Anke Plange-van Well voelt zich wereldburger van de wereldwijde christelijke kerk
Stap voor stap ontwikkelde Anke van Well zich tot wereldburger. Van Breda naar Wageningen, naar Papoea en Madagaskar. Van ZGG naar Prisma en Wycliffe Bijbelvertalers, waar zij nu leidinggeeft aan de afdeling buitenlandse programma’s. Het sproetige, spontane meisje kreeg een wereldwijde focus. En een open hart voor wat christelijk is.
Minstens viermaal per jaar pakt Anke Plange-van Well (50) haar koffers en bereist ze de wereld.
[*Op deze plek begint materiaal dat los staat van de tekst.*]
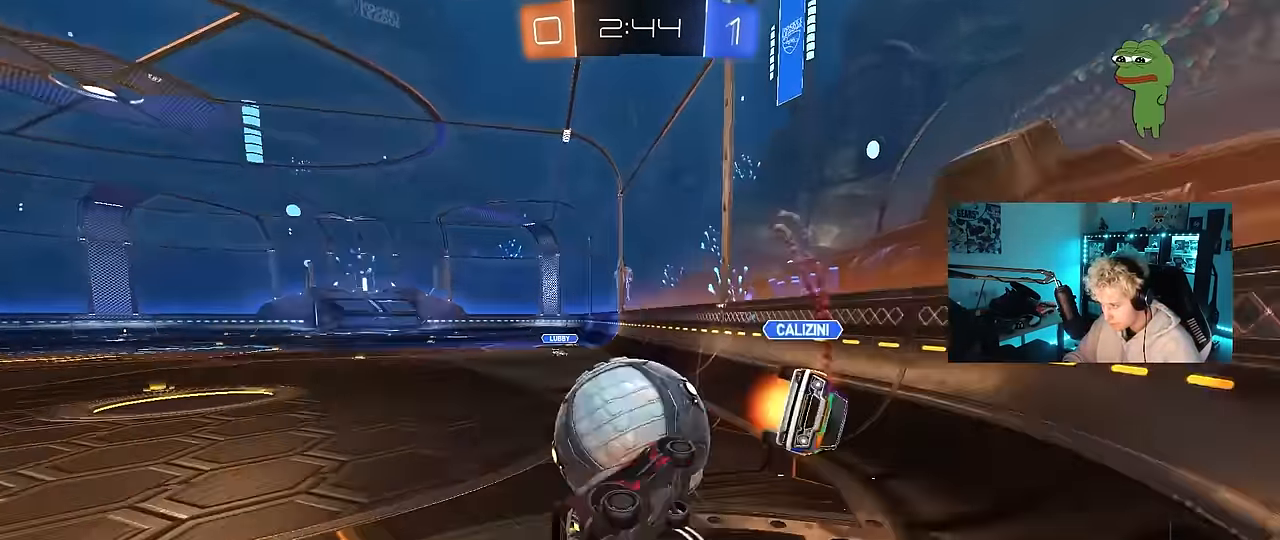
{"keys": ["d", "shift"], "mouse": [], "mouse_move": "still", "events": [[50, "d", "down"], [50, "mouse_left", "up"], [50, "mouse_right", "up"], [133, "s", "down"], [133, "w", "up"], [283, "s", "up"]]}
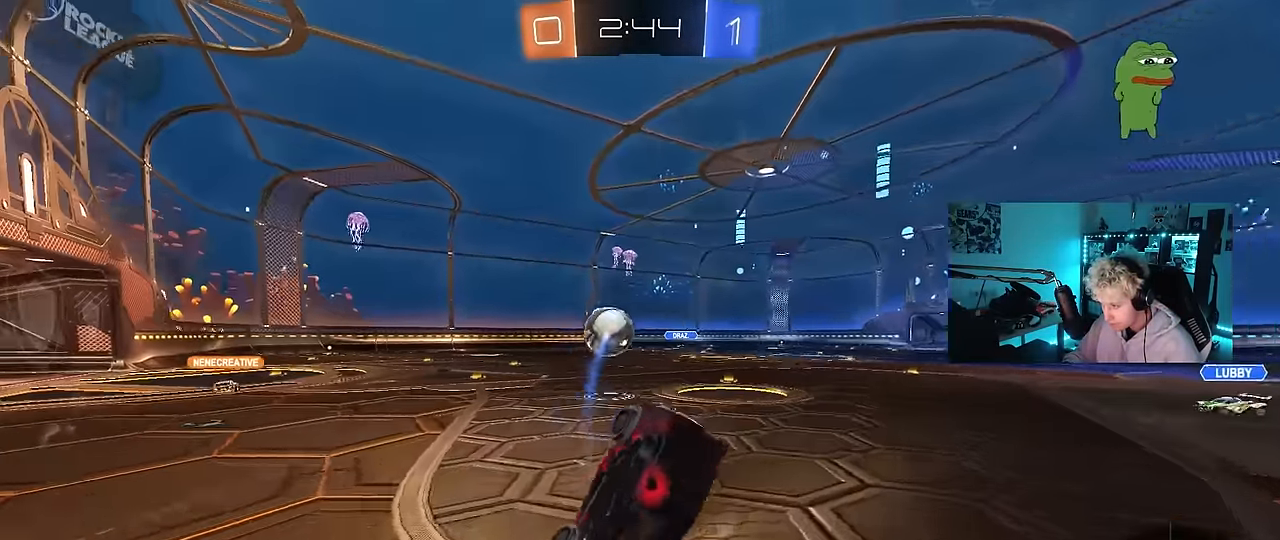
{"keys": ["d", "shift", "w"], "mouse": [], "mouse_move": "still", "events": [[100, "shift", "up"], [167, "w", "down"], [350, "shift", "down"]]}
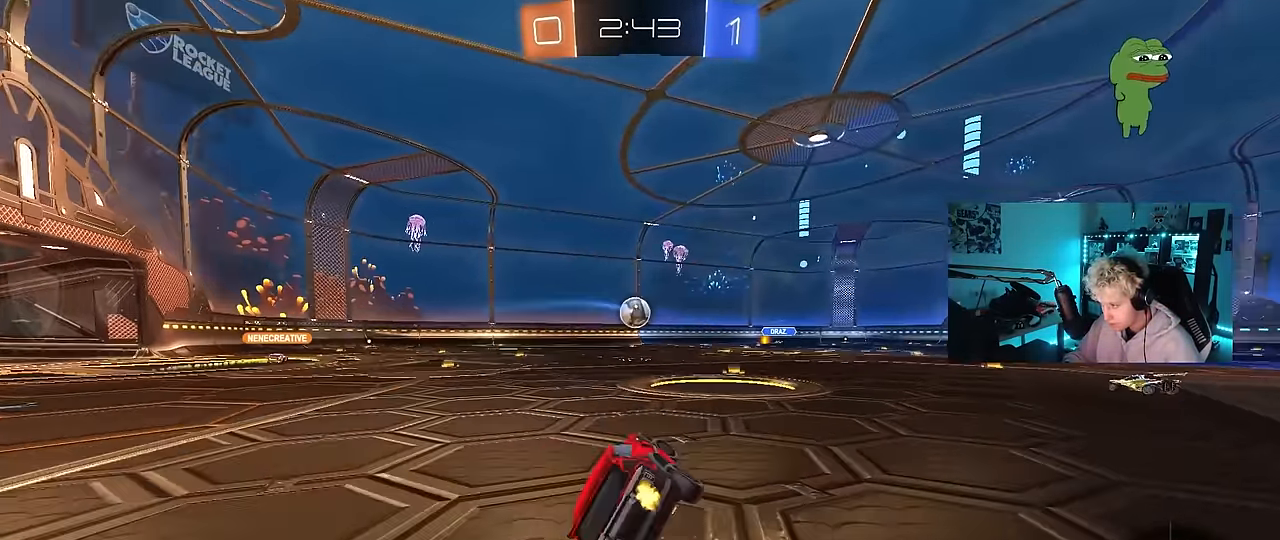
{"keys": ["w"], "mouse": [], "mouse_move": "right", "events": [[33, "shift", "up"], [217, "space", "down"], [400, "d", "up"], [400, "space", "up"]]}
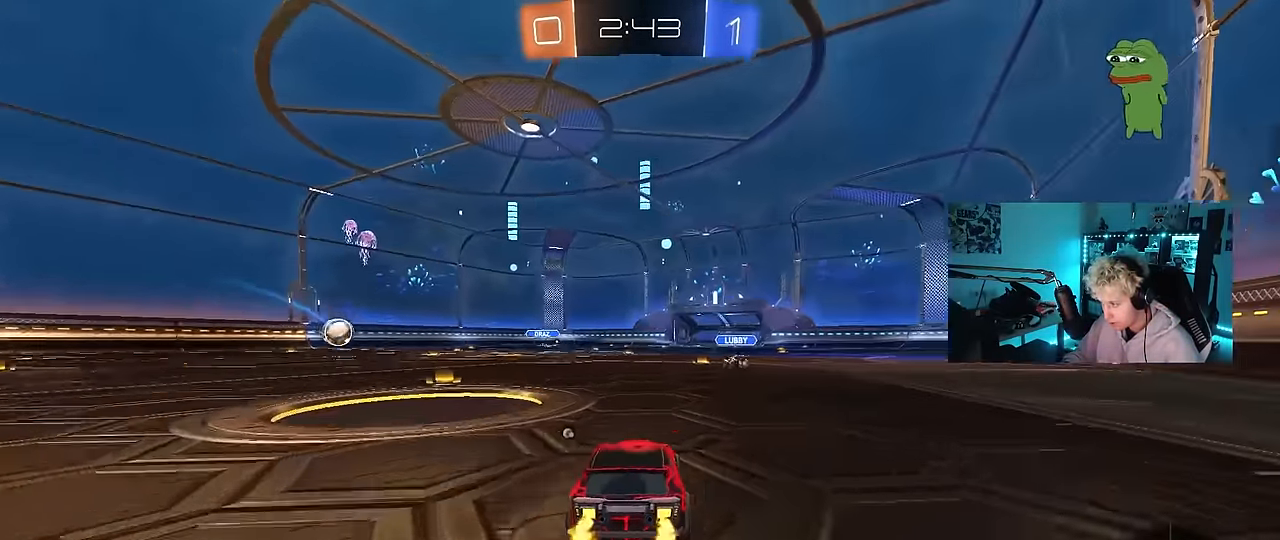
{"keys": ["d", "w"], "mouse": ["left", "right"], "mouse_move": "still", "events": [[100, "d", "down"], [383, "a", "down"], [383, "d", "up"], [417, "mouse_left", "down"], [417, "mouse_right", "down"], [467, "a", "up"], [467, "d", "down"]]}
Om vervolgens terug te keren naar de hoekwoning in een Houtense Vinex-wijk. Bijna verontschuldigend beaamt ze dat het verschil soms wel groot is. „Maar hier heb ik ook een prachtige taak: de zorg voor mijn man en onze twee kinderen. De toekomst is onduidelijk, zeker. Maar ik hoop dat God ons nog eens elders op de wereld een taak en een plek geeft waar we ook dienstbaar kunnen zijn. Waar, dat maakt niet uit. Hoewel, de geluiden, de geuren, de warmte van Afrika blijven altijd in mijn hoofd hangen. Ze geven steeds een gevoel van thuiskomen.”
Waar ligt het begin van uw levensverhaal?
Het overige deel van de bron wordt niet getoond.